The invention relates to the field of braking systems, particularly those braking systems that utilize linkages to transmit brake-generated loads from a wheel and brake assembly to a braked vehicle.
Vehicle braking systems are one of a class of mechanisms that can be induced to vibrate by the action of friction. In some situations, the vibration may become unstable and grow to levels severe enough to cause excessive noise, passenger discomfort, and/or structural failure of system components. Part of the art of designing such systems lies in increasing the stabilizing effects of damping within and between the components of the system to counteract the destabilizing effects of braking friction.
The invention applies to any member of a general class of braking systems that use linkages to transmit brake-generated loads from the wheel and brake to the braked vehicle.
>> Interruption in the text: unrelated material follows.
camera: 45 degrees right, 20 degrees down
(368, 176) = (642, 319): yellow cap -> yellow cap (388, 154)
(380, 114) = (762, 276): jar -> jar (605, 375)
It is particularly useful with multi-brake aircraft landing gear systems. In such a landing gear, the wheel and brake assemblies are typically mounted in pairs on two or more tandem axles, which are in turn fixed to a "bogie" or "truck" beam that pivots about a point on the inner cylinder of the landing gear's shock strut. The brake torque generated by each of the fore and aft assemblies is reacted by forces at its axle and through a brake rod that links the brake to the inner cylinder of the landing gear at a point above or below the bogie pivot. The fore brake rods act in compression and the aft rods act in tension to transmit braking forces to the bogie. For each assembly, the rod forms one of the four links of a parallel four-bar linkage that operates in the pitch plane of the aircraft.
The dominant modes of friction-induced vibration in aircraft brakes are "squeal" (a torsional oscillation of the non-rotatable brake parts) and "whirl" (a rotating bending oscillation). During both modes of vibration, an oscillating load is superimposed on the mean compression or tension loads carried by the brake rods that may cause the rod to bend. Workers in the art have recently attempted to solve the brake vibration problem in various ways, including providing an axial coulomb damper in a brake rod. The brake rod essentially acts as a shock absorber. This solution did not prove to be entirely satisfactory.
A simple, lightweight, inexpensive, and effective solution to the brake vibration problem is generally desired.